> [YOUR ASSIGNMENT]: Your answer should consist of every line in the records that holds "lines".

> [PROVIDED INFORMATION]:
______

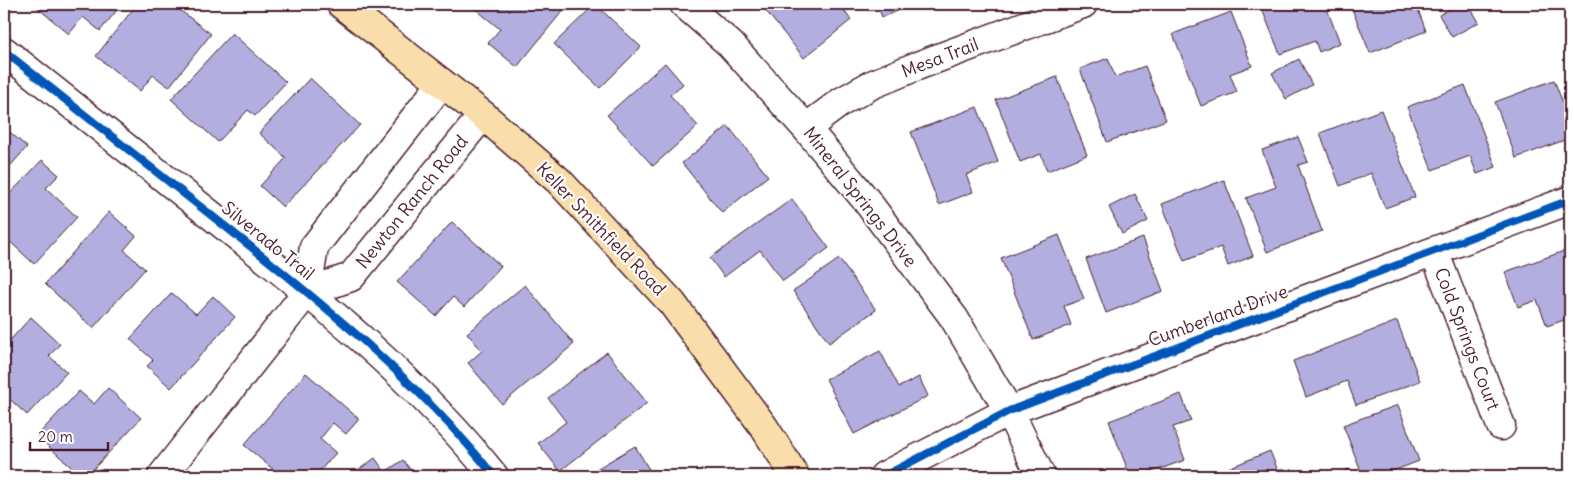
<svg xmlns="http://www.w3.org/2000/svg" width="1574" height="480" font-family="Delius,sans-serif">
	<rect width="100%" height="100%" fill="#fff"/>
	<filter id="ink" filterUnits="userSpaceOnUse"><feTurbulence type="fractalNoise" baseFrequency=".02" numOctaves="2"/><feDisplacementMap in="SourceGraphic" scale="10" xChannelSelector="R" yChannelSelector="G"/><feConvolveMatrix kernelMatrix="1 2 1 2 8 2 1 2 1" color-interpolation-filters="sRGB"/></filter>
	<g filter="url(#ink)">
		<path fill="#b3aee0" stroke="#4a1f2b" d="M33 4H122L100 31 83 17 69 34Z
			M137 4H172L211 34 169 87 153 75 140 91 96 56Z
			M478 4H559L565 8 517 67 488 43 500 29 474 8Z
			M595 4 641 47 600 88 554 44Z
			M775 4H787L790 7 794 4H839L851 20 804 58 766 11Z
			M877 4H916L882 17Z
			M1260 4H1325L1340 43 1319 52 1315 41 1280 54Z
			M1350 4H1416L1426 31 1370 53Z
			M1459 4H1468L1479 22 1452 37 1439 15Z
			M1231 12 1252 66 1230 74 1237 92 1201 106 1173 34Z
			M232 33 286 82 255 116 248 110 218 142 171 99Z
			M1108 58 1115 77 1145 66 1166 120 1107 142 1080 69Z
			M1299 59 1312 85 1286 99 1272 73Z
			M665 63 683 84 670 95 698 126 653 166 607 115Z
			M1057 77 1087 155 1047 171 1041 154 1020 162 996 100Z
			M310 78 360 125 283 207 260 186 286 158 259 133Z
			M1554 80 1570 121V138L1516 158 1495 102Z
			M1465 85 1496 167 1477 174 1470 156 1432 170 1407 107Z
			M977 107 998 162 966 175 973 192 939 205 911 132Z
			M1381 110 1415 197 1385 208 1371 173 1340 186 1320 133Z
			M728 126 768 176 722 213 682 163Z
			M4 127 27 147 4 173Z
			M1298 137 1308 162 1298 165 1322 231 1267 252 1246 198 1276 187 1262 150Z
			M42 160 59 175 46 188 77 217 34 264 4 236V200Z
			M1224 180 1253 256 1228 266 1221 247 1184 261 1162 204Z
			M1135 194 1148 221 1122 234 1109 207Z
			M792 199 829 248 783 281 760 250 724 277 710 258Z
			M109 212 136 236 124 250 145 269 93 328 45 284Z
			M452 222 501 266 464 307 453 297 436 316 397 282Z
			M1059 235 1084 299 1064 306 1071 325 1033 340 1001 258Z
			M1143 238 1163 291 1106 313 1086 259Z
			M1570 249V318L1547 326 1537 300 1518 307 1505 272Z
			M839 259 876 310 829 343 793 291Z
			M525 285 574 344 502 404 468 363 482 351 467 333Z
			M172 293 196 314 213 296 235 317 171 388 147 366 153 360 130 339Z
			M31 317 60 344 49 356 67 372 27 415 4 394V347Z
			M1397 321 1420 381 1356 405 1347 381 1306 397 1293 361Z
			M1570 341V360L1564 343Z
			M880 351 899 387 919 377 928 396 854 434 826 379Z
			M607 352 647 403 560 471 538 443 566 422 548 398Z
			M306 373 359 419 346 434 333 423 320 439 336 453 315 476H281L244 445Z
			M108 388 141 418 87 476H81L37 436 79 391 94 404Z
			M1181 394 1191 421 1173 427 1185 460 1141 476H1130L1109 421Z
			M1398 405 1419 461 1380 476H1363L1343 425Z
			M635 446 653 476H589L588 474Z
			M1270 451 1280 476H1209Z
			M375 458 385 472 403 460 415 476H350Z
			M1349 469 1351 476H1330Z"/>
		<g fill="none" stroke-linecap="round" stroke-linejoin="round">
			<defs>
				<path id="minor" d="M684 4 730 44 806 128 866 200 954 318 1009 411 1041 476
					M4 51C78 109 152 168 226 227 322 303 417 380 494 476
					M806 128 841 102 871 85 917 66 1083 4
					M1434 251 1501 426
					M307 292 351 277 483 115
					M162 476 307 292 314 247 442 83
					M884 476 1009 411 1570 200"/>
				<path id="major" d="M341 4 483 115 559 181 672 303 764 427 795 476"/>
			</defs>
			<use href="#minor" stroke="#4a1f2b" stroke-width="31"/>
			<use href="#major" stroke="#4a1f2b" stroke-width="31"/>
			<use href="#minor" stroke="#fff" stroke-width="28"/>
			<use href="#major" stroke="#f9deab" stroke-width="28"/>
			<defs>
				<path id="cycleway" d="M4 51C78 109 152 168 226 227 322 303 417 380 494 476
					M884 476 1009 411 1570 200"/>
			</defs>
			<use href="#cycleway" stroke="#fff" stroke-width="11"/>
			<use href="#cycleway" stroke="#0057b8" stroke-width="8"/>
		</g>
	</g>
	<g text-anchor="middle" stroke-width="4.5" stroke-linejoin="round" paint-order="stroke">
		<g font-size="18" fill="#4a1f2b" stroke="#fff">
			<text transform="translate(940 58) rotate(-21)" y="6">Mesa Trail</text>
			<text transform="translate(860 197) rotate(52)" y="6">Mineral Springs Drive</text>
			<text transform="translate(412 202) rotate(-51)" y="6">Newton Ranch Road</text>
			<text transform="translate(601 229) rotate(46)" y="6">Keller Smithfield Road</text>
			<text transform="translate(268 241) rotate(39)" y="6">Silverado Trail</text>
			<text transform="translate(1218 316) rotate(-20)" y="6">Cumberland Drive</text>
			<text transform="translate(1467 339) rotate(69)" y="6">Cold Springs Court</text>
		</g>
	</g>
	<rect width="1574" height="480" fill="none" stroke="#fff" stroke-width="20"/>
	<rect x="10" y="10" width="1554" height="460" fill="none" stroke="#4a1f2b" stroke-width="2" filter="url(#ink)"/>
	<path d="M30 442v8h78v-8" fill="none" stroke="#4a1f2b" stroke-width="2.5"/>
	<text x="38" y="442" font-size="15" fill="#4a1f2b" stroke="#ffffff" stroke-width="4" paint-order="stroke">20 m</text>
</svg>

______

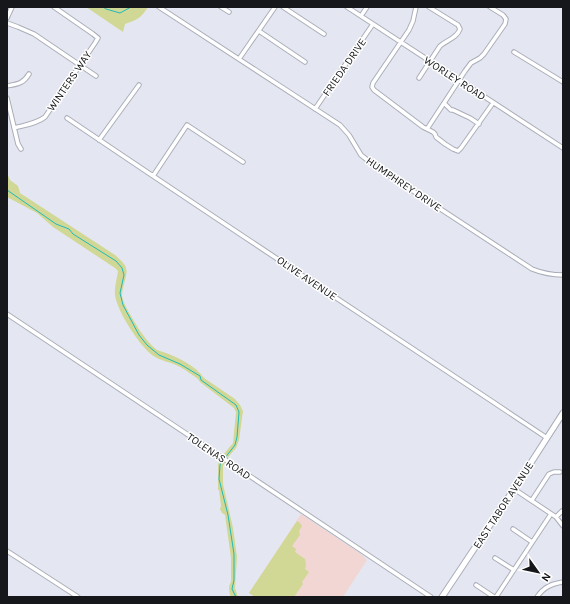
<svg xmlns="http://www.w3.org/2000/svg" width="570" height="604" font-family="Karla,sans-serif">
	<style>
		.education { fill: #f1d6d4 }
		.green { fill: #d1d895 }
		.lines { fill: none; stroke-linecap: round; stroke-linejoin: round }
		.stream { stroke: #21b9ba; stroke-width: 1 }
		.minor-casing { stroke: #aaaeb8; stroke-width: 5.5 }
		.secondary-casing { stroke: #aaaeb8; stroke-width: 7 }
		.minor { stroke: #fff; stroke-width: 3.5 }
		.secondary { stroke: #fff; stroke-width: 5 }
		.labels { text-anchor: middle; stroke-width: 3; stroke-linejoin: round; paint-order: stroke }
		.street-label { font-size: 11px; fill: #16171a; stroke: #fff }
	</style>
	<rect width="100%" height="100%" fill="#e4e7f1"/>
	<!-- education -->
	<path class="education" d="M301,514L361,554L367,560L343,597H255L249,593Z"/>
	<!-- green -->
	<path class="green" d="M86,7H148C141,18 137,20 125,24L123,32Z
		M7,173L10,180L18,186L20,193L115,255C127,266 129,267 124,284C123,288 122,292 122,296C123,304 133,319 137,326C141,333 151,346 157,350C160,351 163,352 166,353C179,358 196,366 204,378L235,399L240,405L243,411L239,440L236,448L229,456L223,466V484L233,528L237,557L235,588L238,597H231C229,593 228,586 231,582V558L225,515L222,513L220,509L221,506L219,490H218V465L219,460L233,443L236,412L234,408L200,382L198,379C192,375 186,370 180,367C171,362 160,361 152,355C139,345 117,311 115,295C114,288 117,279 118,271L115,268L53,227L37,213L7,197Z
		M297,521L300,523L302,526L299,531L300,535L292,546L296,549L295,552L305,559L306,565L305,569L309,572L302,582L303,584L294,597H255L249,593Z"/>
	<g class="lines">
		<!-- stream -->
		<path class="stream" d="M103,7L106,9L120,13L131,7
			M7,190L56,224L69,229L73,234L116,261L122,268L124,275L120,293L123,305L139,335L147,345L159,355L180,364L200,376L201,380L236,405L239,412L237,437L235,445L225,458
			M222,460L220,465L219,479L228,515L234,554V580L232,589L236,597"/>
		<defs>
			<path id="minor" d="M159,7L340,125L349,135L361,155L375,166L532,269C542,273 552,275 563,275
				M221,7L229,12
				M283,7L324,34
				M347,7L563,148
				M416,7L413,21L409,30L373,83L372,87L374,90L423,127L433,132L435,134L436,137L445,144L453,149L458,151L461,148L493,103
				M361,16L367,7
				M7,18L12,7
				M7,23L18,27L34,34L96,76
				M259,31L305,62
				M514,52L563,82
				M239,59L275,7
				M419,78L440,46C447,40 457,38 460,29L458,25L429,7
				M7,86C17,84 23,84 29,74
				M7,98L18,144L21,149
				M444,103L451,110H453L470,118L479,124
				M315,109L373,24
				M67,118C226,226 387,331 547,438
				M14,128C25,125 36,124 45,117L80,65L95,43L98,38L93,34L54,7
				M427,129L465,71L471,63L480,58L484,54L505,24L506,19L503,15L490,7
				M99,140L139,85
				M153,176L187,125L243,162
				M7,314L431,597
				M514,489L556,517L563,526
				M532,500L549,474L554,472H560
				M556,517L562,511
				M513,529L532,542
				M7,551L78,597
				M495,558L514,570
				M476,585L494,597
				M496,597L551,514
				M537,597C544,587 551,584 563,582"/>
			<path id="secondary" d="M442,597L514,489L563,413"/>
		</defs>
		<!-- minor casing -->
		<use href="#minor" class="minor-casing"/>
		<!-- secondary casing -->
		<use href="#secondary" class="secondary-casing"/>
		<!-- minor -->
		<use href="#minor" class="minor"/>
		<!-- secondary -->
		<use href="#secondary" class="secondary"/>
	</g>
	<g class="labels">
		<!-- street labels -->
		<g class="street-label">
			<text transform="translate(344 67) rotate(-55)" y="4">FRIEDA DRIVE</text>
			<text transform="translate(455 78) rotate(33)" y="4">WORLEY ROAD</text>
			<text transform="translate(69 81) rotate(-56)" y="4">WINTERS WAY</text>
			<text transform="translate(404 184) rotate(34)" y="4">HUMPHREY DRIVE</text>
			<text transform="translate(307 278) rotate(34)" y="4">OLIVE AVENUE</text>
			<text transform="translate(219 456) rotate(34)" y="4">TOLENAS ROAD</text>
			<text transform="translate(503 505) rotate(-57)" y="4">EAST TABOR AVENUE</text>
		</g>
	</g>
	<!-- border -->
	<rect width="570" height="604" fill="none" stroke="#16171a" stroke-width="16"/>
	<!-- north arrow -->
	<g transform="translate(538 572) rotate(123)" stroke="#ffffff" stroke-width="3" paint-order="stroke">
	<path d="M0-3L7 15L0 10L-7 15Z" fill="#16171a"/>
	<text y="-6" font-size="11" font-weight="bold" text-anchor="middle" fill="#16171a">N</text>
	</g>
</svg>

______

> [COMPLETED EXERCISE]:
		.lines { fill: none; stroke-linecap: round; stroke-linejoin: round }
	<g class="lines">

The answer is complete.